A monk is murdered in the middle of the town square of Patmos during the Holy Week celebrations. Chief Inspector Kaldis, head of the Greek Police Special Crimes Division, and his sidekick Yianni Kouros are called in to investigate only to find that the body has been removed to the monastery ready for burial and the crime scene non-existent.
No one wants to disrupt the Holy Week celebrations – and the large numbers of tourists expected on the island. Hampered just as much as helped by church and police officials; Kaldis does not have an easy task.
Soon it becomes clear that the monk had been asking some awkward questions about leadership among the monks on the historic monastery settlements of Mount Athos; questions that link into Russian and Balkan politics and people who would prefer to remain unknown to the authorities.

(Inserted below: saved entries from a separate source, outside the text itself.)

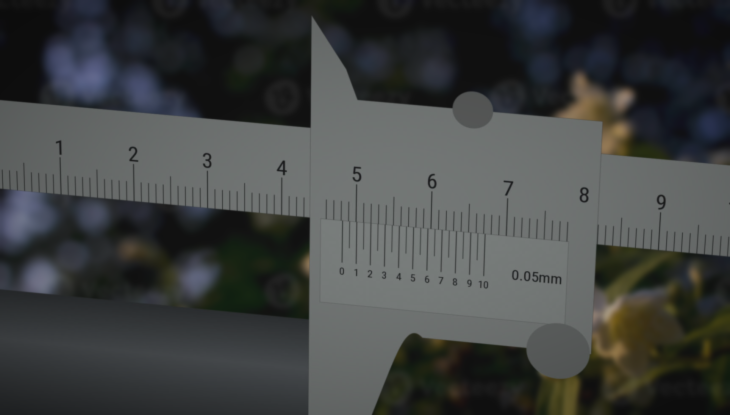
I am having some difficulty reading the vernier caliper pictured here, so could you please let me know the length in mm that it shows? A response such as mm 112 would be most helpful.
mm 48.2
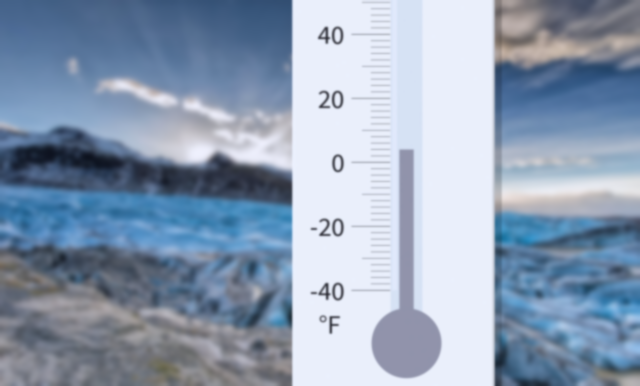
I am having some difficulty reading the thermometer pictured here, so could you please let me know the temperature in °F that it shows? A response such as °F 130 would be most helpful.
°F 4
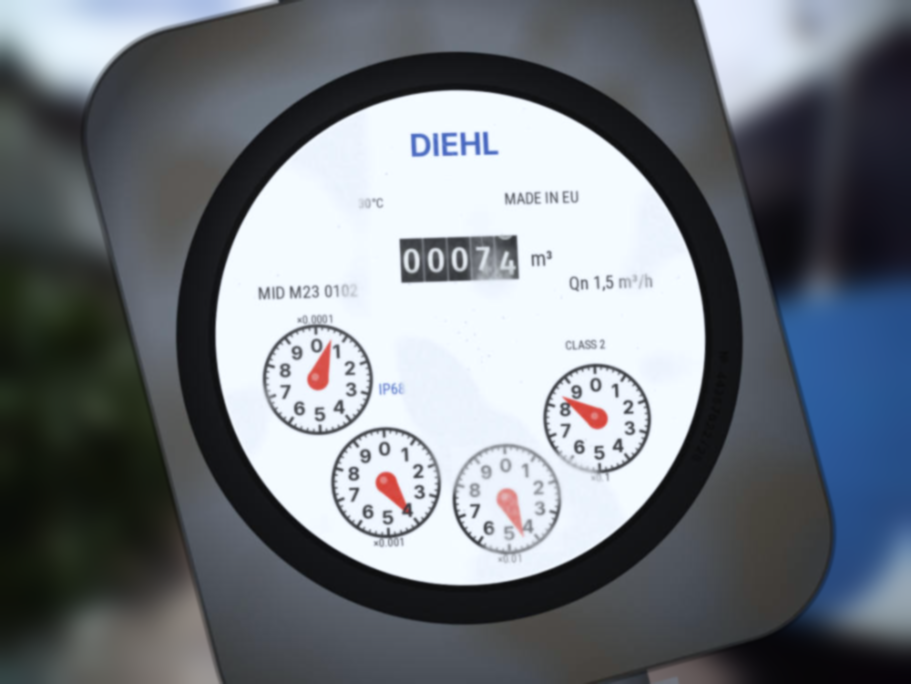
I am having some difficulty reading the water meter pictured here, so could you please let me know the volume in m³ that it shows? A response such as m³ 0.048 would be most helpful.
m³ 73.8440
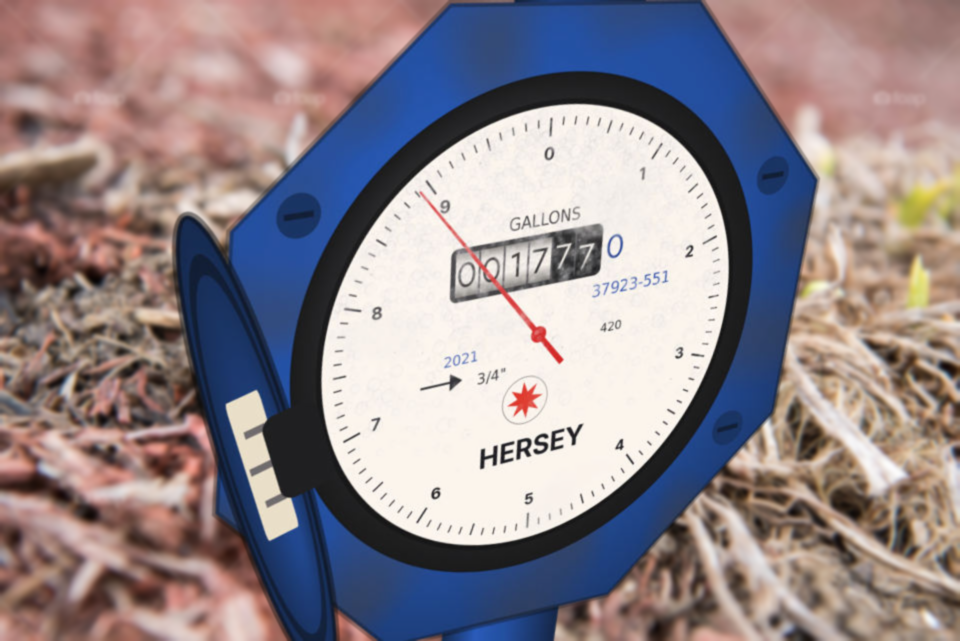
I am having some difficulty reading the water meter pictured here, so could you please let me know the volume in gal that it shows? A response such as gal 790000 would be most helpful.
gal 17768.9
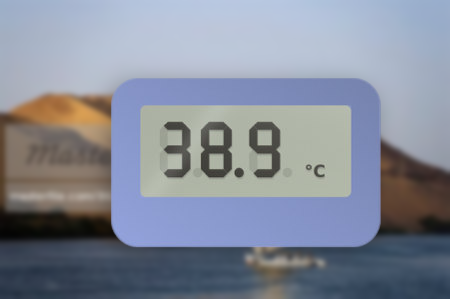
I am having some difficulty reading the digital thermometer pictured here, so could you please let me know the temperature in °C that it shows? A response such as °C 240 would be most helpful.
°C 38.9
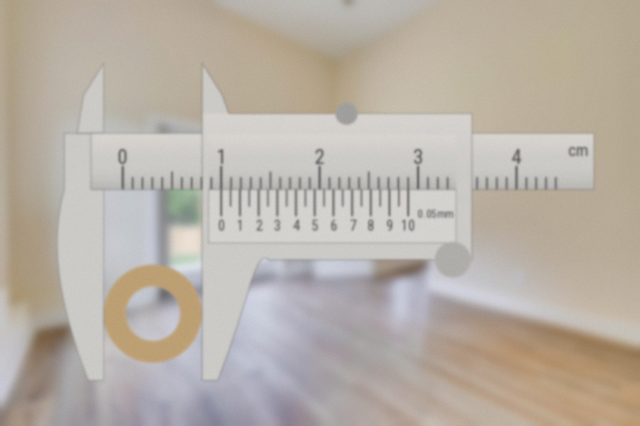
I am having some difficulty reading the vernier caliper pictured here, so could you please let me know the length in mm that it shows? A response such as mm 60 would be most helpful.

With one of the key participants out of touch with the world until the end of Holy Week time is short – especially when it becomes clear that another murder may be on the cards, and no one wants to intervene. I had never come across Jeffrey Siger’s books until I picked up The Aegean Prophecy – but was quickly hooked.
It made a fascinating read. I just couldn’t put it down. His characters live and breathe, and you cannot help but smile at the ingenious ways that Kaldis and Kouros manage to deal with political and ecclesiastical difficulties by getting involved with Russian gangsters!